Evans attributed Canailles ability to move beyond language borders to having had the luck in their beginnings of playing with bands that opened doors for them, including names like Lake of Stew, Bad Uncle, and more. Furthermore, once Grosse-Boîte took interest in the band, they began booking showcases like SXSW and others that helped bring their sound to diverse scenes.

“In the style we are in, it would be easy to fall into patterns and try to squeeze expressions into our songs,” Evans said in answer to my question about writing songs in the colloquial language of Quebec.

“I find adding joual expressions like ‘swing la bacaisse’ for the hell of it uninteresting. The texts we write reflect how we actually talk,” he said.

One of the expressions that puzzled me, as a native of rural Quebec, is ‘manger du bois.’ I had to ask and Evans obliged.

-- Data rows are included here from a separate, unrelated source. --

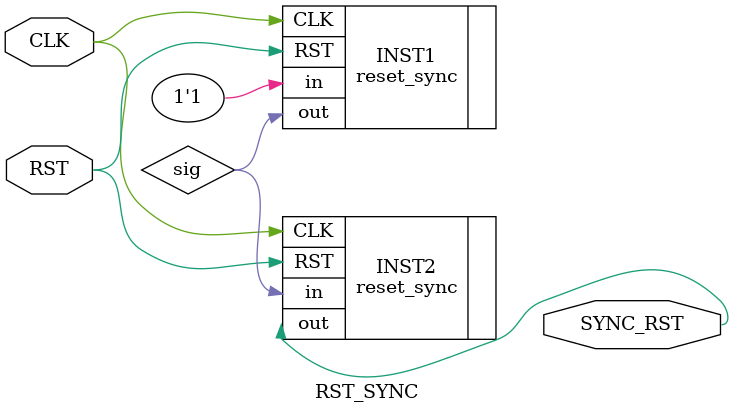
<source format=v>


module RST_SYNC(
  input CLK,RST,
  output SYNC_RST 
  );
  
  wire sig;
  
  reset_sync INST1(
  .CLK(CLK),
  .RST(RST),
  .in(1'd1),
  .out(sig)
  );
  
  
  reset_sync INST2(
  .CLK(CLK),
  .RST(RST),
  .in(sig),
  .out(SYNC_RST)
  );
  
endmodule

</source>
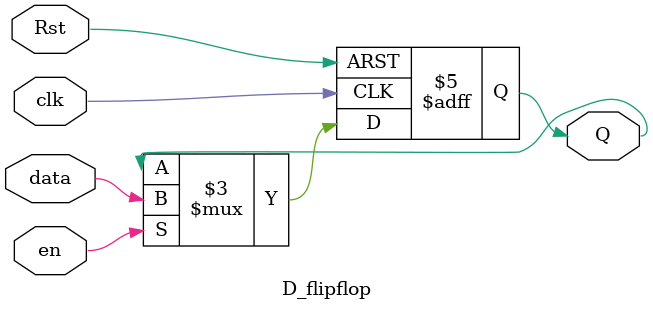
<source format=sv>
`timescale 1ns / 1ps


// this module could also be used as registers
module D_flipflop #(parameter int n=1) (
    input logic clk,
    input logic en,
    input logic Rst,
    input logic [n-1:0] data,
    output logic [n-1:0] Q
    );
    
    always @ ( posedge clk, negedge Rst) begin  // "posedge" to apply Rst once and no more
        if ( !Rst ) begin  // don't forget to use " ! "  symbol when you use "negedge" sensitivity
            Q <= {n{1'b0}};
        end else if (en) begin
            Q <= data;
        end
    end
    
endmodule

</source>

“The expression ‘Manger du bois’ [eating wood] comes from one of our tracks in which the main lyrics are ‘j’irai pas manger du bois’ [I won’t go eating wood],” he said. “This came from annoying experiences like going to a bar and being served pretzels, something I find borderline insulting and mostly super boring. Finally, no other choice, you end up eating one and then finally eating the whole thing. These please nobody. People will tell you that pretzels are good in salsa or dipped in mustard but really, it’s the salsa and mustard that taste good. Pretzels are like wood, they are the epitome of boredom. So, the idea behind it is to fight this boredom with what you got.”

This week, Canailles released a limited 7” entitled Le  Cirque, with tracks ‘Le cirque’ and ‘Manger du bois’ from their recording sessions with Socalled. This release comes as a gift to fans as Canailles announced their returning to the studio, or “lapinière” [burrow] to, as Evans put it, “work on making a baby brother for Manger du Bois.